Some of our students have found unique ways to reduce the time needed to manage transitional housing. Transitional housing is defined by renting out individual furnished rooms in a single family or multi-family dwelling to those persons who are in transition. We are not referring to migratory workers or students, but to an additional vastly underserved tenant population, former offenders of soft crime.

All tenants share common areas like kitchen, dining room, living room, laundry conveniences; and both private and semi-private bedrooms are “let” on a weekly or monthly basis. The income benefit for creating this type of rental dwelling is extraordinary. A large master bedroom could generate $750 per month rented as a semi-private (two beds) room; smaller private rooms could rent for $450 a month. Take any rental unit you own and add it up. I think you will quickly discover that you have effectively doubled the gross rent you could be collecting for the unit.
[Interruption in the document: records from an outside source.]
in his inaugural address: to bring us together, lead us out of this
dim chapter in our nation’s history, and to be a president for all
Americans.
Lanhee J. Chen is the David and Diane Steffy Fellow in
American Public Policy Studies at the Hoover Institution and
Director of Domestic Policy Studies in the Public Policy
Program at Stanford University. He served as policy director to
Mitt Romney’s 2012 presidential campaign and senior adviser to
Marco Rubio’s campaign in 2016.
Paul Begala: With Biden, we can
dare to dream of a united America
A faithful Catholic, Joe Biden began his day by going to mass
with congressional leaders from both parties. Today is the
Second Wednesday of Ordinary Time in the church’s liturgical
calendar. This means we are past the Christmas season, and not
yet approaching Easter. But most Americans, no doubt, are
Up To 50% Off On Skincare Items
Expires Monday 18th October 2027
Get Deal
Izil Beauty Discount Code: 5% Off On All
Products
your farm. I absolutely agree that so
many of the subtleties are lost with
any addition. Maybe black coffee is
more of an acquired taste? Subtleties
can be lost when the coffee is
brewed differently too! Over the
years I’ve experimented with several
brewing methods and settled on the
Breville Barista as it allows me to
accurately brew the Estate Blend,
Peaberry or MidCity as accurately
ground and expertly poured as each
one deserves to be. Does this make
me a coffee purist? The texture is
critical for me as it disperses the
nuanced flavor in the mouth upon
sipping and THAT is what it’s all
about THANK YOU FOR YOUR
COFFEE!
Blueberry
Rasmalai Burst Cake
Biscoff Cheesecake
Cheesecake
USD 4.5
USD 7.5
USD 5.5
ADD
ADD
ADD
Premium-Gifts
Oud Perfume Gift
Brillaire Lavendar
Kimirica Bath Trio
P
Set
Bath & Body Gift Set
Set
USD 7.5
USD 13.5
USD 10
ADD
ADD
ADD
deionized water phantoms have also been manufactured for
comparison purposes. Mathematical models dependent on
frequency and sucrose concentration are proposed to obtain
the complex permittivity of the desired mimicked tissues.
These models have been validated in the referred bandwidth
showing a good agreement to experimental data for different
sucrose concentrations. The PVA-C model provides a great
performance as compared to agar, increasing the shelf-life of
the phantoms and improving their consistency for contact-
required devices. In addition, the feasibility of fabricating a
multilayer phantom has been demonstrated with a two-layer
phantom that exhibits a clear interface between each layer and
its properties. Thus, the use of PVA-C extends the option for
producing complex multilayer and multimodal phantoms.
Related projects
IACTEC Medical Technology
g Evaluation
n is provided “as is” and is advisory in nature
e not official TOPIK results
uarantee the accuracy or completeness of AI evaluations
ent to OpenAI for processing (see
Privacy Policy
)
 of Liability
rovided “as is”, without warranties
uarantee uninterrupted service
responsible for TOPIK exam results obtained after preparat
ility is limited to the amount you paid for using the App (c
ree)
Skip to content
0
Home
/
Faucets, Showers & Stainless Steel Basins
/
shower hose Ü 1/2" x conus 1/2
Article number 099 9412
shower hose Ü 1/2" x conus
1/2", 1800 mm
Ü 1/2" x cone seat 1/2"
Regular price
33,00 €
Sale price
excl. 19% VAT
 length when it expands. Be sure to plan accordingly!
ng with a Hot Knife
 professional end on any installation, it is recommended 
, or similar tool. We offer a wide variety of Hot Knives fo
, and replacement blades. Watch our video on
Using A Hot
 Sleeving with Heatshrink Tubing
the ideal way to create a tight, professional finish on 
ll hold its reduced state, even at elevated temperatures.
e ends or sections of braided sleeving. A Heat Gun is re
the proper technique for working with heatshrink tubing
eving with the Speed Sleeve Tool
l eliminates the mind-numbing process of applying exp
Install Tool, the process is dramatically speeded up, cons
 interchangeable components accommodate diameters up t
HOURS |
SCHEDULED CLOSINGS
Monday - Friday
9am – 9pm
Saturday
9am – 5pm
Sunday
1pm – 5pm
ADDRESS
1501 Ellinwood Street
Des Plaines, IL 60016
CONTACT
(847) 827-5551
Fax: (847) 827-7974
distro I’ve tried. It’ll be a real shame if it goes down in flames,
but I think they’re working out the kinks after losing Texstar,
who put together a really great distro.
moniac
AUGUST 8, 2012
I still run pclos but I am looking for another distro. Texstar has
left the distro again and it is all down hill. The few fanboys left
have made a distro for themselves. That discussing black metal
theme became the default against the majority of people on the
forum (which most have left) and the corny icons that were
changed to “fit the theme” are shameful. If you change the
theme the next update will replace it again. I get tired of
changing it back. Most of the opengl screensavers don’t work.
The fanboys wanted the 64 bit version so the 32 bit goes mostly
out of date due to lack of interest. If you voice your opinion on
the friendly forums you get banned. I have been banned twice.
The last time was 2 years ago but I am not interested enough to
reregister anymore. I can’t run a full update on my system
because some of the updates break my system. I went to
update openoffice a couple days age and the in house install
The model is for our real estate investments to provide us with passive income, right? But how passive is it really? If you are a veteran rental property owner, you either do the property management yourself, to maximize your net rental income, or you hire it out to a property management company. You pay them to advertise, screen tenant applicants, collect rents, do credit and background checks, perform property maintenance/repairs, and handle evictions. The cost for those services will reduce your net cash flow significantly.

Property owners doing transitional housing concern themselves with all the same issues, but in a different way. Once the house is set up and fully occupied, the cream will come to the top. By that, I mean a particular tenant could become your property manager. For a small discount in their rent, they would carry out many of the same functions of a property manager. Check in tenants, perform minor maintenance, carry out property inspections, and even handle evictions, which are a cinch with this type of housing. (See resource box for ways to learn more).

A virtual assistant can even deal with advertising of your property to established referral sources when you have vacancies. All that is left is tenant screening, which does not include traditional background or credit checks. Just a chat with one or two individuals that are informed about the candidate’s background.